Written by Lily Spechler  (University of Vermont)

 

Within two hours of driving from our hostel, Cabañas Nino, in Coyhaique to our base camp at Cochrane, the paved road clunked to a close, and our truck hiccupped its way onto a narrow, winding, gravel road. I asked Shay, my new instructor, how long this road went on; she smiled and said it would be around six hours. She added cheerfully that she hopes no one gets carsick easily. It was at this moment that I realized I was not in Closter, New Jersey any longer, and the adventure had officially begun.

 

Cochrane (photo by Adam Spencer)

 

It’s incredible how relative time can be. Eight hours of studying for my Political Science final last semester feels like a lifetime ago. Eight hours tumbling through this hidden wonderland was a blink. Pictures are also funny creatures. For months, I had been looking through Facebook pictures of Round River students who had come before, trying to get some data for my envisioning process. To say the least, it should be a crime to capture a place like this into a box as small as camera lens. If I were the mountains, I would slap the camera directly out of the photographer’s hands, and announce with sass, “stop insulting me; you cannot do justice to these curves.” But we newcomers could not resist; pictures served as mere proof to ourselves that we were actually here; every second felt like a dream.

Yet upon arriving at the Baker River, it was as though I’d never dreamed before. I had never seen a glacial river before, and for anyone reading this, please trust the following piece of advice: you must see a glacial river before you die. The river was electric blue against a wall of grey. The sky was cloudy white, and my prediction was that it was simply too ashamed to compete with the blueness of the river. The Baker River is strikingly powerful in every single sense.

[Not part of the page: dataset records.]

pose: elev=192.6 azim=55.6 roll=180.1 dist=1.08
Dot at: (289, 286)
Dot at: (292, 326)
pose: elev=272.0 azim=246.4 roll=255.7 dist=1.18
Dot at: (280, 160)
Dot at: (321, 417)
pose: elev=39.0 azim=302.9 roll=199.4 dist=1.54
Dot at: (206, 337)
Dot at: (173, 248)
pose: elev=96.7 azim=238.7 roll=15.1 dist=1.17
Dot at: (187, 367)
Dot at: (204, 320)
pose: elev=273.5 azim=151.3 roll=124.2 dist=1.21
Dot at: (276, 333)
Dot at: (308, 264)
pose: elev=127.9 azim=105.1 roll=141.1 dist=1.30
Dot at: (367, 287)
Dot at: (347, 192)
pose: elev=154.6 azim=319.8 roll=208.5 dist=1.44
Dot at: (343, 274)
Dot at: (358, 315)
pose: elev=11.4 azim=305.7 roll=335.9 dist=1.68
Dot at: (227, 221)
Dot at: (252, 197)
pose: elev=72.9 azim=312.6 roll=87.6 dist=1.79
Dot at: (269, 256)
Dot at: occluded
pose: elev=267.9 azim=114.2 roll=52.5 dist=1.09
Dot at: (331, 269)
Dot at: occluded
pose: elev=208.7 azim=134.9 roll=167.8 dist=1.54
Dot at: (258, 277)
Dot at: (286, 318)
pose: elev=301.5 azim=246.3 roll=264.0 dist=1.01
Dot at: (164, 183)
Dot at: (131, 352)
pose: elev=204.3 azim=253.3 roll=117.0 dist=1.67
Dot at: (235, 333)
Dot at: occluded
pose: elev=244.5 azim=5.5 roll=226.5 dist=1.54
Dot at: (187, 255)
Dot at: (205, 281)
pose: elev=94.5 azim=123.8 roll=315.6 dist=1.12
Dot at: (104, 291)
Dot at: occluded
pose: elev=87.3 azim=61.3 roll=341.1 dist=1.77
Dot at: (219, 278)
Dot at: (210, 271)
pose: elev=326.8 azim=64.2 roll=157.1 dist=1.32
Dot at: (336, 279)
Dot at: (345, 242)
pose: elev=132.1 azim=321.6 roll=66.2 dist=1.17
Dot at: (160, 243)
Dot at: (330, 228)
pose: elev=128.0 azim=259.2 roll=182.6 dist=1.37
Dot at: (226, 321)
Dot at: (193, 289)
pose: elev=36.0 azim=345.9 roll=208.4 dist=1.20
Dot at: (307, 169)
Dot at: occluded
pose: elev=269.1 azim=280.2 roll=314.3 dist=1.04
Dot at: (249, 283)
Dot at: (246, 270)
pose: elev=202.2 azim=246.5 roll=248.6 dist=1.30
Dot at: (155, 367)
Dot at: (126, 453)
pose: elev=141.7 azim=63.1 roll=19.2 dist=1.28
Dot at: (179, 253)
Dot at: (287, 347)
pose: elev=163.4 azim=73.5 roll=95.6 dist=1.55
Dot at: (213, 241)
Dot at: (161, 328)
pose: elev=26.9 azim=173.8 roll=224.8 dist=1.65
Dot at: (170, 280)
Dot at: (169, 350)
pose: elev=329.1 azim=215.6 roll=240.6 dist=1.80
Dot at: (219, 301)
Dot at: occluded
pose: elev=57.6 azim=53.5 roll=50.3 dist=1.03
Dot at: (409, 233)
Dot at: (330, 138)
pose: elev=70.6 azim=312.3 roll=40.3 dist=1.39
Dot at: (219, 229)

Our professors stopped the car to let us explore. My new friends dispersed along the rocks, finding personal space to appreciate the sight. I sat cross-legged, inching as close to the water as I could possibly get. I watched the water crash upon the rocks, mesmerized by how powerful the water can be in come places, and how gentle it can seem in other places. The water’s fierce collisions created tiny explosions, sending up misty ghosts to kiss my cheeks before flowing downstream.

 

photo by Adam Spencer

 

I saw my journey so far reflected in these rapids. My familiar world collided so fiercely with this unfamiliar world, that I felt like I was exploding. I was completely overwhelmed with emotion. Admittedly, I had been feeling some anxiety before the trip started. But here, I realized that I was nothing more than a drop in the river. Sometimes I would crash. Sometimes I would erupt. But ultimately I would float on. And for the first time, I felt truly ready for anything.